When the question arose about the choice of technologies, I thought for a long time whether to do everything quickly and on old proven things. Or he can try what is new and what the future stands for. As a result, I wrote the server side in Scala running the Play Framework based on the Cassandra database. The client part on CoffeeScript running AngularJS. Design taken from Bootstrap. Encryption was done using the Forge library in JavaScript. Unfortunately, HTML5 has no built-in encryption mechanisms.
Architecturally, it looks like a JavaScript client that goes on Rest to the server. WebSocket is also used to receive notifications of new messages from the server. Each WebSocket connection generates an Actor, which subscribes to the Akka event bus, and if the event is associated with its user, it sends it to the browser.

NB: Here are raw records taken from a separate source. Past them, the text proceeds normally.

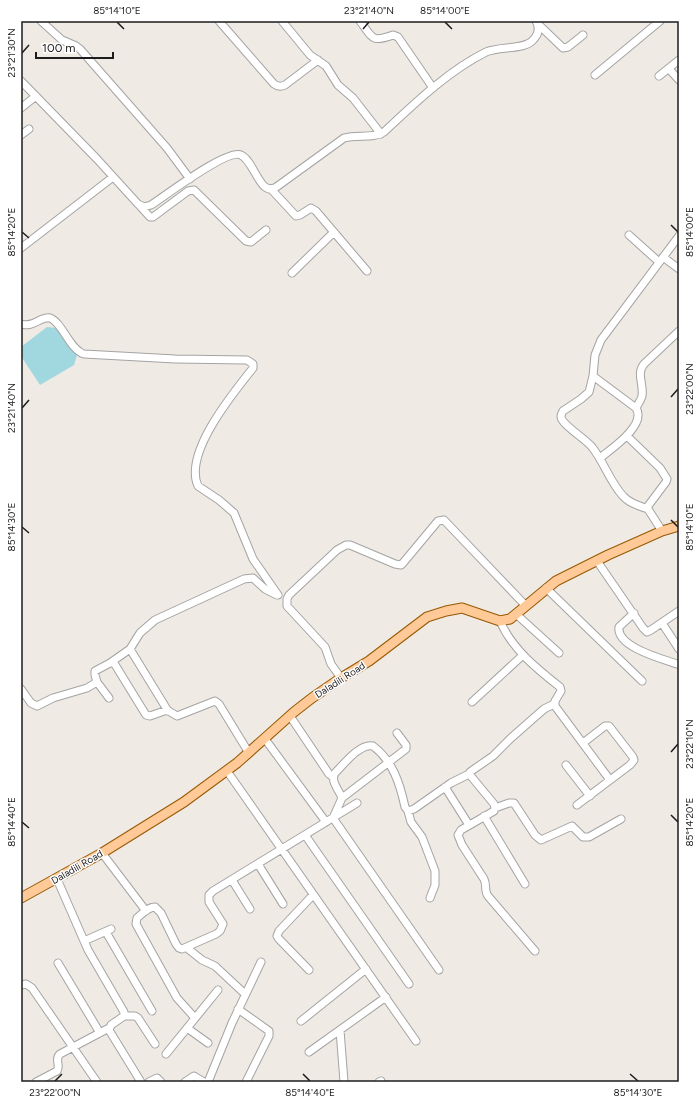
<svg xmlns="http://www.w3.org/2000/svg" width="700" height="1103" viewBox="0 0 700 1103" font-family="Figtree,sans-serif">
<rect width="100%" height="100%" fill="#efeae3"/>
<!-- water -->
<path fill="#a1d7df" d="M47,327L57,328L77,355L74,365L40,385L21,356V347Z"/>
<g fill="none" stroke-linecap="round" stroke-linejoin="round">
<defs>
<path id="minor" d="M41,21L62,40L76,46L80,49L167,148L190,179
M219,21L274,84C278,87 281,87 285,85L318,60
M282,21L310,55L326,66L338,85L353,98L381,134
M360,21C373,38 371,43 393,35L398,37L433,88
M538,24L563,48L568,47L583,35
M669,69L679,80
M595,75L660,21
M659,76L679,60
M21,81L97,159L138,204L144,207L151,205C165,196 228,148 241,155C251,160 256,179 265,187L269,189L275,188L344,138C357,134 373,139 384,132C415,103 448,71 486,52C499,46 525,50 533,40C539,34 540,28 536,21
M21,108L36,96
M21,135L29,129
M271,189L296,216L300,215L311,208L316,211L367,271
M140,206L150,217H153L188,191L194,190L246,241L251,242L266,230
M629,235L659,262
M21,248L113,177
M663,257L679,269
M292,273L334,232
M21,324C33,328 41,316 50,318C62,322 70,350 84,354L175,359L247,360L253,364V368C234,392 183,453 198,486L219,500L234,513L253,559L278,595
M593,376L636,408C647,425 611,449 600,458
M636,408C638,404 641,400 642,396C644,384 636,374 644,364L679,331
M627,436L660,468L667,479L666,482L648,506V509L662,531
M648,509C639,506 629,503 623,496C610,482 604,462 592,447C586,439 562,425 561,417C561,414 562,413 563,411L581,399L589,392L593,376L595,355L601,340L679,236
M597,561L643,628L647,632L651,630L679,611
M546,588L642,681
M634,613L619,627C616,647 663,659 677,664
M516,614L559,653
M500,621C512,649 537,669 560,687L561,691L555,701V706L610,780
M662,623L679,649
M130,649L168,711
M110,663L130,649L140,633L155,620L244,579L253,578L265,589L277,595
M341,678L331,664L325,647L287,606V599L289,595L337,550L346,545H350L395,564L401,565L403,563L438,521L444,520L526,606
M97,682L109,698
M21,689L31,703L37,706L53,698L87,688L97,682L95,675V671L110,663H114L146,715L150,716L167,710L177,716L215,701L219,704L249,753
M472,702L523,655
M290,716L329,774L333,777
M265,739L326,822
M566,765L590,796
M227,771L416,1041
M445,787L469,825
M342,798L406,749V745L397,733
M577,805L630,765L634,760L633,757L609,726H605L583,743
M495,808L509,803H514L535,835L541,840L572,826L583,837H589L621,819
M408,811L411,822L422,837L435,871V885L430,898
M484,816L525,884
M305,835L409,984
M102,853L146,911
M258,864L283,904
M57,879L88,950L124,1012V1016L111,1025L109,1030L141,1082
M232,880L250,909
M106,932L152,1011
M84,941L111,929
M187,948L202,960L215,966L245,994
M535,951L488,896C484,891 487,885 484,879L462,845L458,835L461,830L494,811L495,808L494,804L470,775V772L493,756L511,738L544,709L554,704
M58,963L100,1033
M309,970L279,939L277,936L279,931L313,895
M439,970L333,818L342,798C339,790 330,781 335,773C344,764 360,743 373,746C393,761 400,784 405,807L408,811L414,809L451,783L469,774
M21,985L26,984L32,988L97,1082
M238,1009L269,1031V1036L246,1082
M124,1016H135L138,1018L155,1044
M195,1018L177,998L136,924L137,918C142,914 148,907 155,907L161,913L176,944L179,948L182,949L216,934L220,931L223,924L209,902V895L213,891L357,803
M301,1021L366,969
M187,1028L208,1043
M340,1030L344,1082
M309,1052L386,997
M166,1054L218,990
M36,1082L57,1071C61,1065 54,1059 60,1054L109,1028
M149,1082L157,1078L161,1082
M185,1082L194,1076L204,1082
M208,1082L232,1023L261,962
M379,1082L381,1081"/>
<path id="major" d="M21,898L102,853L184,802L237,763L294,712L312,698L341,678L369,661L427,617L446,611L462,608L500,621L510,619L556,581L608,555L662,531L679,526"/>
</defs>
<!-- minor casing -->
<use href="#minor" stroke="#a4a4a4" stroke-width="9"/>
<!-- major casing -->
<use href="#major" stroke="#975800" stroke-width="11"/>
<!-- minor -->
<use href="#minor" stroke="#fff" stroke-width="7"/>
<!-- major -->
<use href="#major" stroke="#ffc998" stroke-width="9"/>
</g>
<!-- ticks -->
<path fill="none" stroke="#1d1d1d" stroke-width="1.5" d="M117,22L124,29M445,22L452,29M363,29L369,22M22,53L29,45M671,225L678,232M22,232L29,238M671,397L678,389M22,408L29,400M671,520L678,527M22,527L29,533M671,752L678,744M671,815L678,822M22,822L29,828M303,1074L310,1081M630,1074L638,1081M55,1081L62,1074"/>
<g text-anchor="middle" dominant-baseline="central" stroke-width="3" stroke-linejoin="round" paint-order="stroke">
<!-- street labels -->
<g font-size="10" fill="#1d1d1d" stroke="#fff">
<text transform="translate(340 680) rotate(-33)">Daladili Road</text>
<text transform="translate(77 867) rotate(-30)">Daladili Road</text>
</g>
</g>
<!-- border -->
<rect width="700" height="1103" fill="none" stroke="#ffffff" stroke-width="44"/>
<!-- scale -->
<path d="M36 52v6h77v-6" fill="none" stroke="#1d1d1d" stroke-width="2"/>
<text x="42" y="52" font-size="12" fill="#1d1d1d" stroke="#ffffff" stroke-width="3" paint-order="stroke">100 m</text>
<rect x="22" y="22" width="656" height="1059" fill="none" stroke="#1d1d1d" stroke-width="1.5"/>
<g font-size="10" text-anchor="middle" fill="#1d1d1d">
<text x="117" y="14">85°14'10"E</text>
<text x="369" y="14">23°21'40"N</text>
<text x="445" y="14">85°14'00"E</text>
<text transform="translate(11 53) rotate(-90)" y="4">23°21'30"N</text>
<text transform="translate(11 232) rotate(-90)" y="4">85°14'20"E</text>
<text transform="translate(689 232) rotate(-90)" y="4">85°14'00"E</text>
<text transform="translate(689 389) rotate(-90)" y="4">23°22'00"N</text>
<text transform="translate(11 408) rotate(-90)" y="4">23°21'40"N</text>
<text transform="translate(11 527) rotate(-90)" y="4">85°14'30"E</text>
<text transform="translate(689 527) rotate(-90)" y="4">85°14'10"E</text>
<text transform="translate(689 744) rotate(-90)" y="4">23°22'10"N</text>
<text transform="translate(11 822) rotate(-90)" y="4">85°14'40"E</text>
<text transform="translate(689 822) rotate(-90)" y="4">85°14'20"E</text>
<text x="55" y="1096">23°22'00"N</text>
<text x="310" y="1096">85°14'40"E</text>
<text x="638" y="1096">85°14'30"E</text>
</g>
</svg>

I would also like to note the experience of using the Cassandra database. This is somewhat unusual. When you work with a regular database, you throw tables, fields and start any queries on them. If it slows down, then you add indexes. Cassandra has the opposite. Each table is essentially one main query that quickly goes for the given keys in the table. Those if you decided to somehow tear data from it differently with different sampling conditions, then you will have to make another table and other keys to it and essentially duplicate the data. This approach makes it difficult for quick development, as it immediately forces you to think through everything optimally. But you won’t roll out the bragging thing for production :) You
can familiarize yourself with the project source codes here: github.com/evgenyigumnov/protectednet I made the Open Source project and the service itself free.